***** SEZIONE DEL DOCUMENTO

Cessione ecobonus anche alle agenzie di somministrazione

Via libera alla cessione dei crediti d’imposta dell’ecobonus e dei sisma-bonus anche alle “agenzie di somministrazione”, che hanno fornito personale alle imprese che hanno eseguito i lavori agevolati. Lo stesso dicasi per le imprese che partecipano ad associazioni temporanee di imprese, in cui vi sia un’altra impresa che ha eseguito i lavori agevolati. Sono questi i chiarimenti contenuti nella risposta dell’agenzia delle Entrate del 5 novembre 2018, n. 61.

Somministrazione di lavoro

Ai fini della cessione del credito d’imposta del 50-65-70-75% su tutti i lavori sul risparmio energetico qualificato (quindi, non solo sulle parti comuni, ma anche sulle singole unità immobiliari) da parte di tutti i contribuenti, anche non incapienti (articolo 14, comma 2-sexies, Dl 63/2013), oltre che ai fini della cessione del credito sui sisma-bonus previsti dall’articolo 16, commi 1-quinquies e 1-septies, DL 63/2013, tra gli «altri soggetti privati» (in aggiunta ai fornitori), che possono essere considerati cessionari dei crediti, rientrano anche le imprese che, con un contratto di somministrazione di lavoro, forniscono il personale a favore di imprese appaltatrici di lavori che consentono la cessione del credito.

**********
***** CONTENUTO DEL DATASET

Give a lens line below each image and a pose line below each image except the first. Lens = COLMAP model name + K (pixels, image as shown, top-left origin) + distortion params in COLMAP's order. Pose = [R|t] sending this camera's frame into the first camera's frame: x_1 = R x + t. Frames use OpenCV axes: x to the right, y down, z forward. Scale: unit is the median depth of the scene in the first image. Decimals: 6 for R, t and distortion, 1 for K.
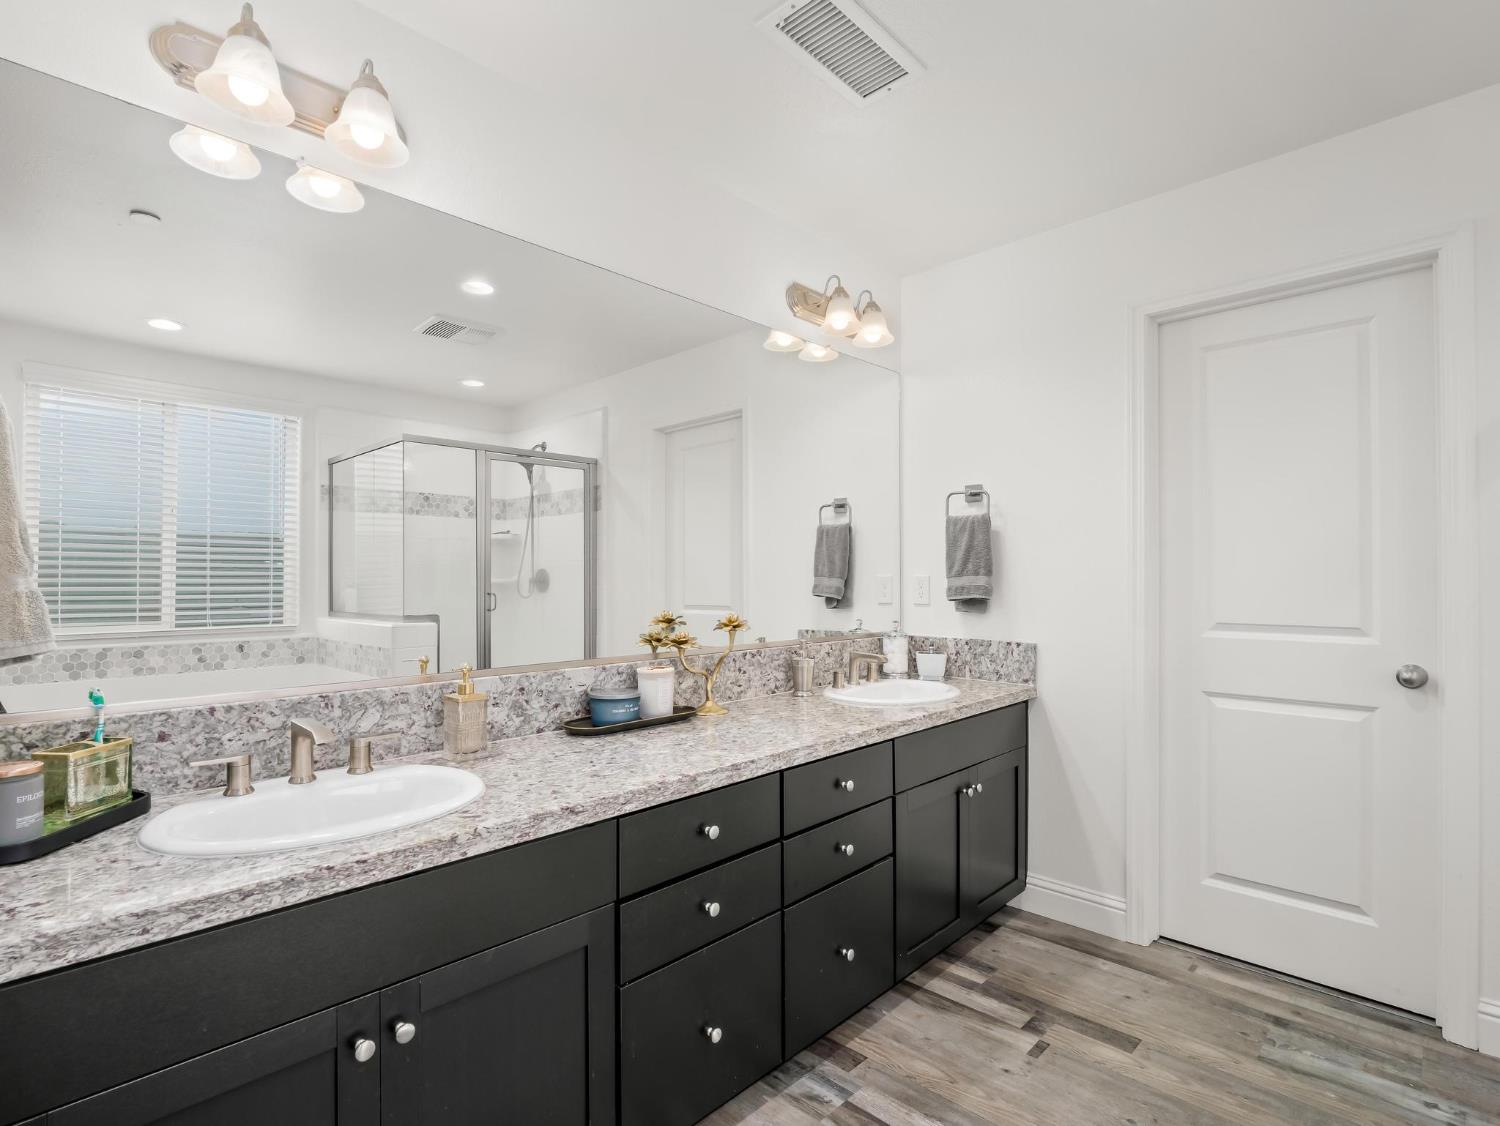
lens RADIAL K [[739.7, 0, 736.3], [0, 739.7, 570.2], [0, 0, 1]] dist [-0.015320, -0.000855]
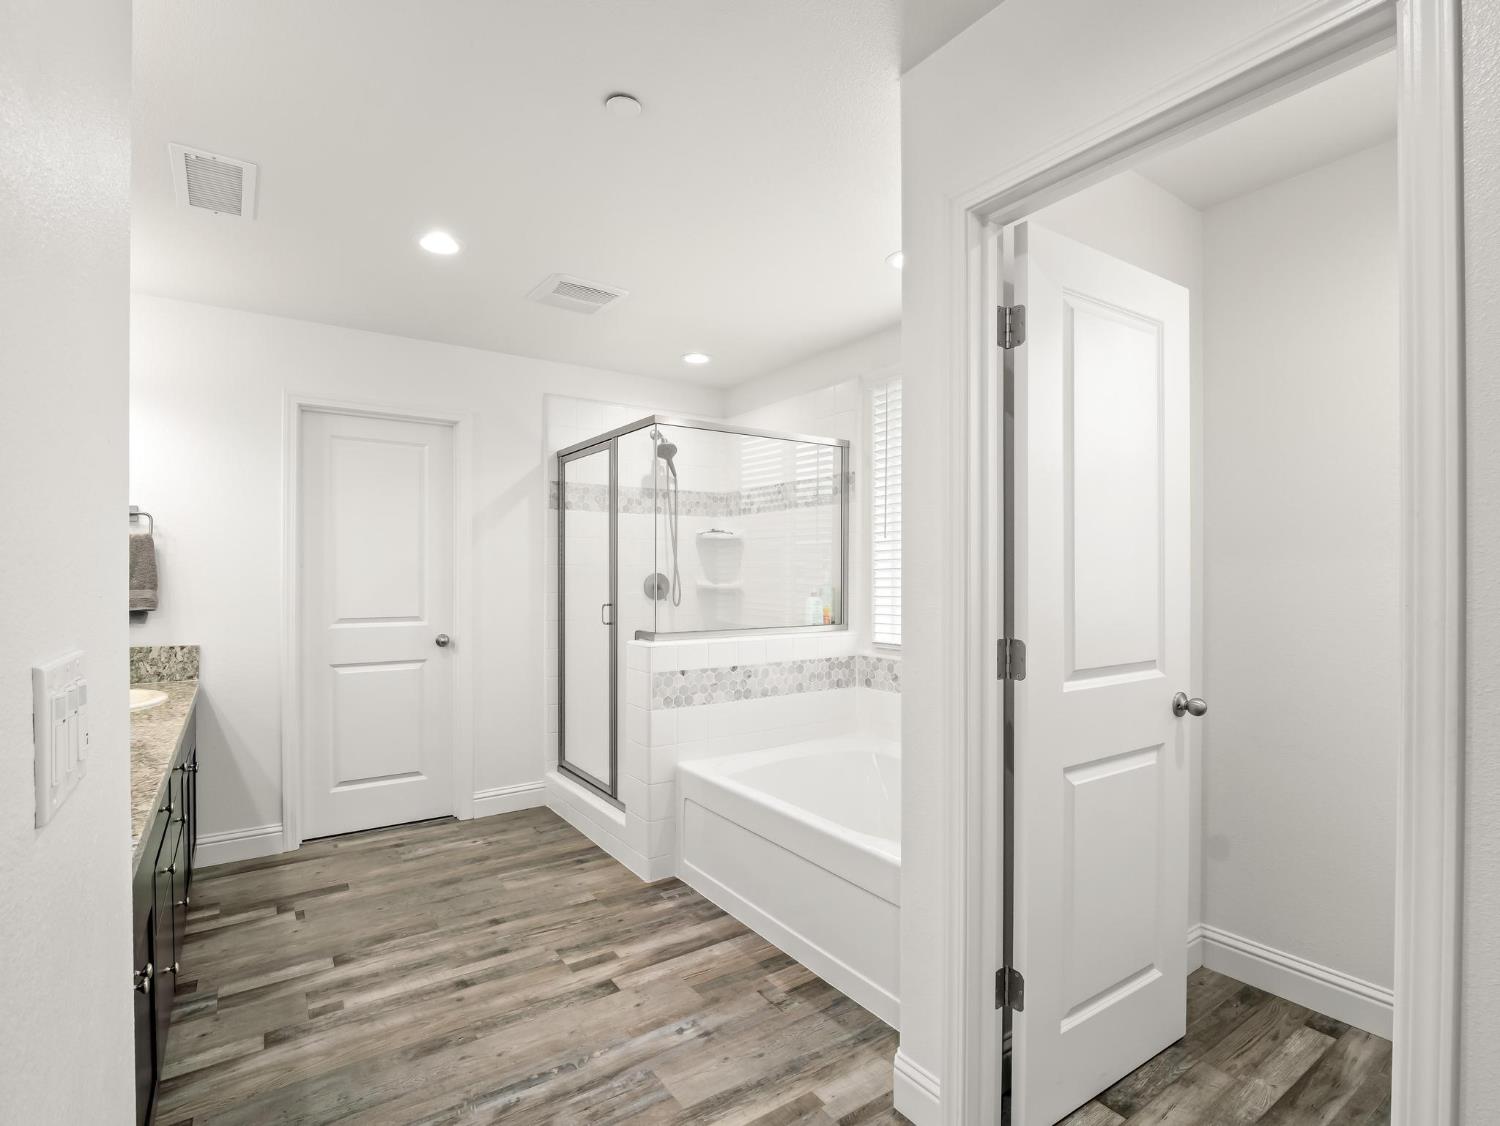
lens RADIAL K [[739.7, 0, 736.3], [0, 739.7, 570.2], [0, 0, 1]] dist [-0.015320, -0.000855]
pose [[0.199848, 0.006090, 0.979808, -0.744214], [-0.011186, 0.999930, -0.003933, -0.035424], [-0.979763, -0.010174, 0.199902, -0.123368]]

**********

• COMPITO ASSEGNATO
Continua il testo sulla cessione dell'ecobonus a partire dalla sua ultima frase. Le righe non hanno alcun rapporto con il testo sulla cessione dell'ecobonus.

• RISULTATO
In questo caso, infatti, si può dire che l’agenzia di somministrazione effettua indirettamente gli interventi che danno origine alla detrazione cedibile, grazie al lavoro prestato dai lavoratori somministrati all’impresa, che li ha effettivamente eseguiti. La risposta dell’Agenzia è coerente con quella contenuta nella circolare 17/E/2018, relativamente alla possibilità di cedere il credito anche a favore del soggetto che ha fornito i «materiali necessari per eseguire l’opera».